Overall, The Academy has provided us with an exciting introduction to our legal careers. We’ve had opportunities to interact with key members in our firm, leaders and organizations in our community, and professionals across many industries. I am excited to see what this last week holds, and even more excited to begin practicing after that.

cava
Commissioner Cava visits Bilzin Sumberg

Our first week of the inaugural Academy continued with modules presented by members of our own law firm. We learned much about the different practices within the Business Finance and Restructuring group from bankruptcy to loan agreements and more.

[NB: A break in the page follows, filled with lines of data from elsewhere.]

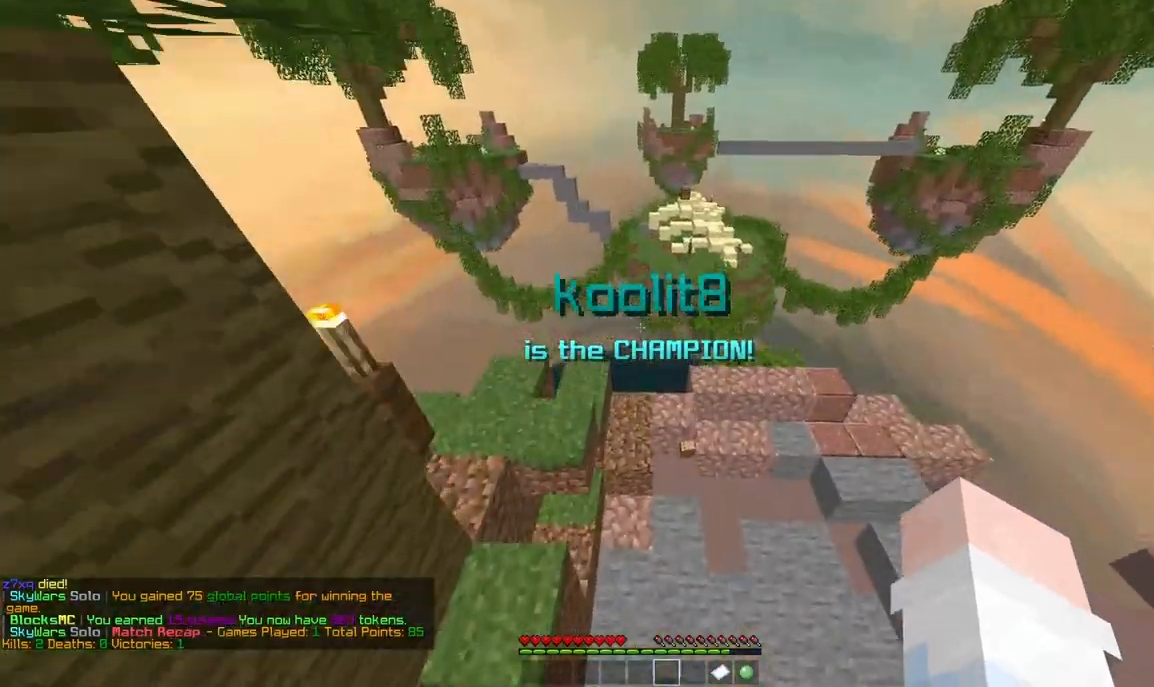
{"keys": ["d", "w"], "mouse": ["right"], "events": [[167, "a", "up"], [333, "d", "down"], [333, "mouse_right", "down"], [417, "mouse_right", "up"], [458, "mouse_right", "down"]]}
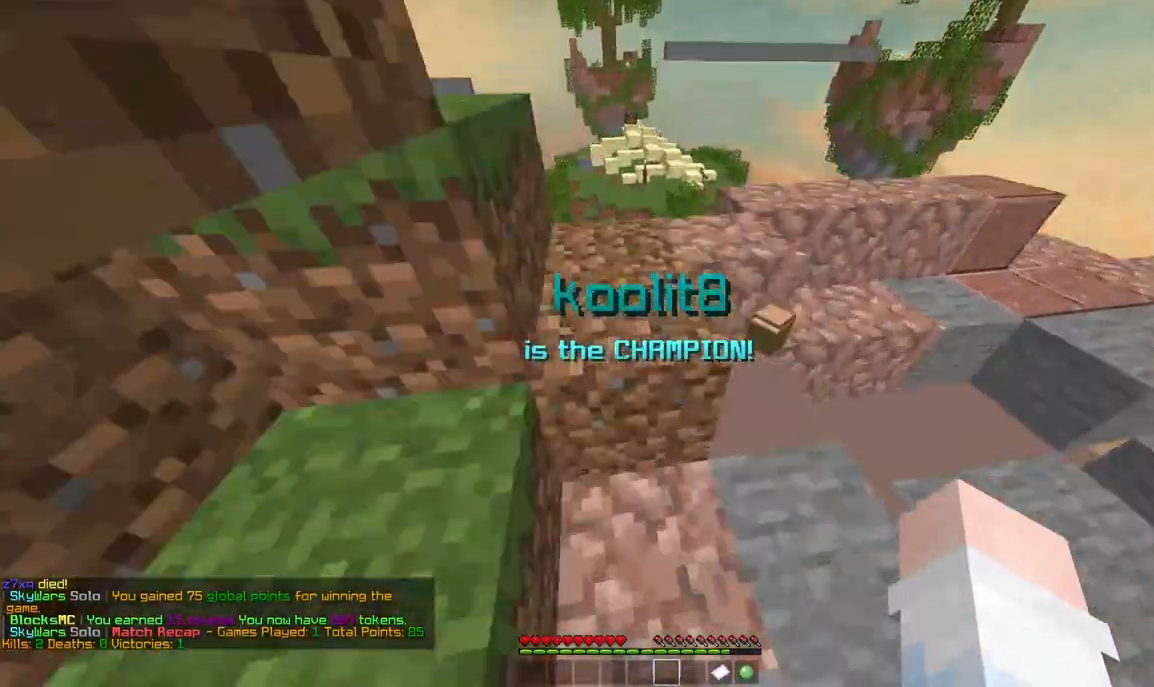
{"keys": ["space", "w"], "mouse": [], "events": [[42, "d", "up"], [125, "mouse_right", "up"], [167, "a", "down"], [333, "a", "up"], [333, "space", "down"], [417, "mouse_right", "down"], [458, "mouse_right", "up"]]}
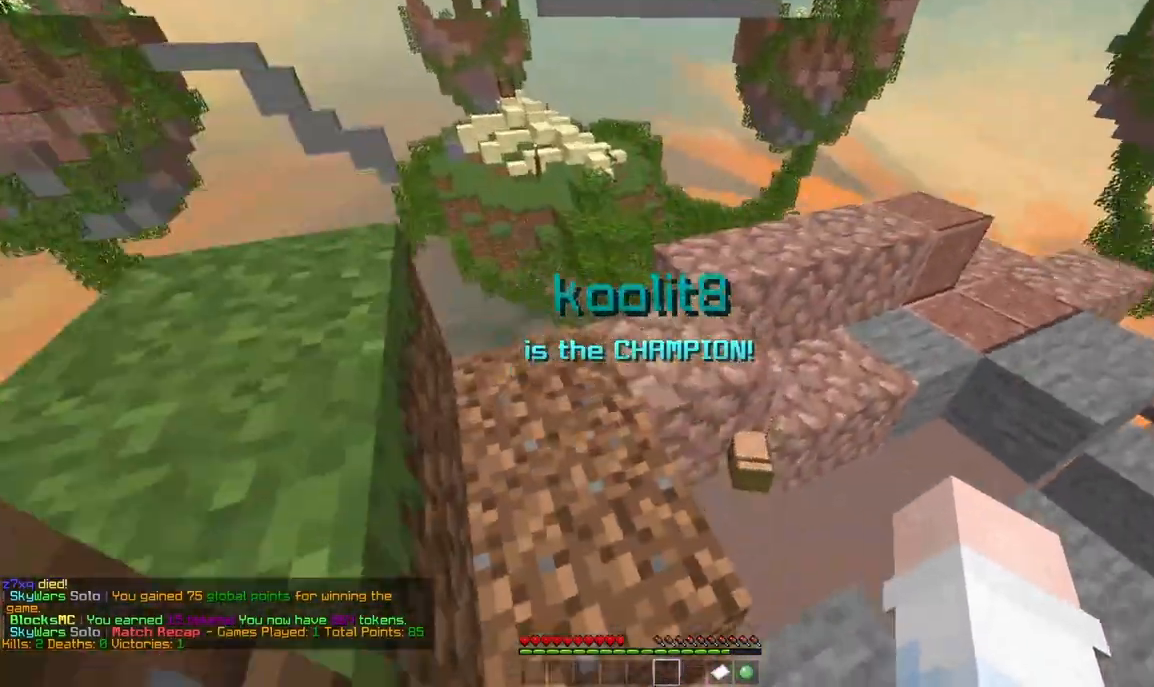
{"keys": ["w"], "mouse": [], "events": [[42, "mouse_right", "down"], [42, "space", "up"], [125, "mouse_right", "up"]]}
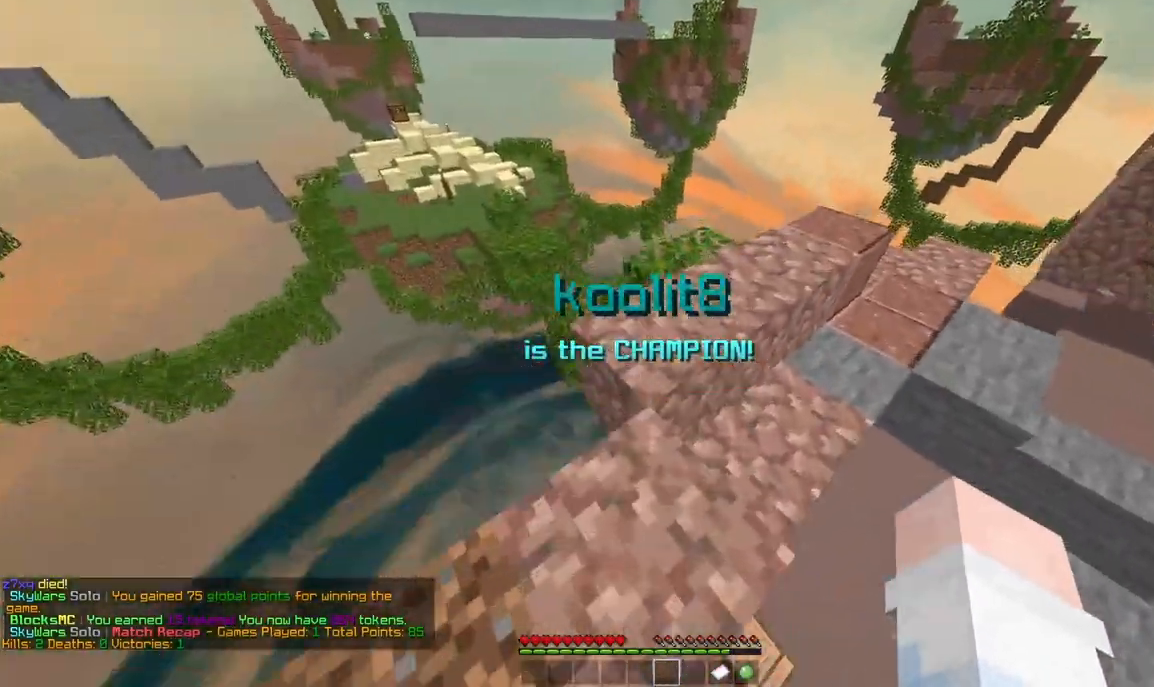
{"keys": [], "mouse": [], "events": [[42, "mouse_right", "down"], [208, "mouse_right", "up"], [375, "w", "up"]]}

We also witnessed a live mock commission hearing from the Land Development and Governmental Relations group! This gave all of us attending the opportunity to witness not only how a they prepare for presentation to a county or city commission, but also the real interplay of commissioner questions and general public comments that are involved. This provided us with great insight to one of the advocacy components of the specific practice area.

Along with the presentations by attorneys from Bilzin Sumberg, unique perspectives from outside speakers helped our first-year class appreciate the importance of both community involvement and interaction. On Tuesday, a visit from Commissioner Daniella Levine Cava brought close-to-home meaning to more general words like “citizen” and “service.” Commissioner Cava spoke not only of her own triumphs in the greater Miami area, but causes our new attorneys (myself included!) could dedicate time to in an effort to improve areas within the community. Issues such as water conservation, education, and housing were some of the specific areas we discussed as showing plenty of need for local attention and service. A subsequent group discussion of the concept of giving back really enforced the idea that although attorneys serve those who need help with legal concepts, our broader role of assisting others in need extends far beyond law, and well into the community.

Later in the week, Jim Cranston from Law Vision Group hosted a morning session about practice development. Besides reinforcing the importance of networks and business development, Jim introduced us to concepts linking social media networks to professional interactions. It is easy for us to think of the two as necessarily separate, but with LinkedIn, and at times sites like Twitter, the two can truly be merged to foster professional networks and connections! Attorneys at the firm who publish blog posts covering an array of legal topics for example often share their discussions on different platforms to inform members of our own firm and far beyond of the changes in law or other findings. Utilizing these platforms effectively will definitely be helpful in discovering other individuals who are involved in areas related to our practice.

Overall, this week has sparked important ideas and concepts for the beginning of our professional careers as lawyers and also as community-members. I’m looking forward to the upcoming Academy lessons on these two aspects and more!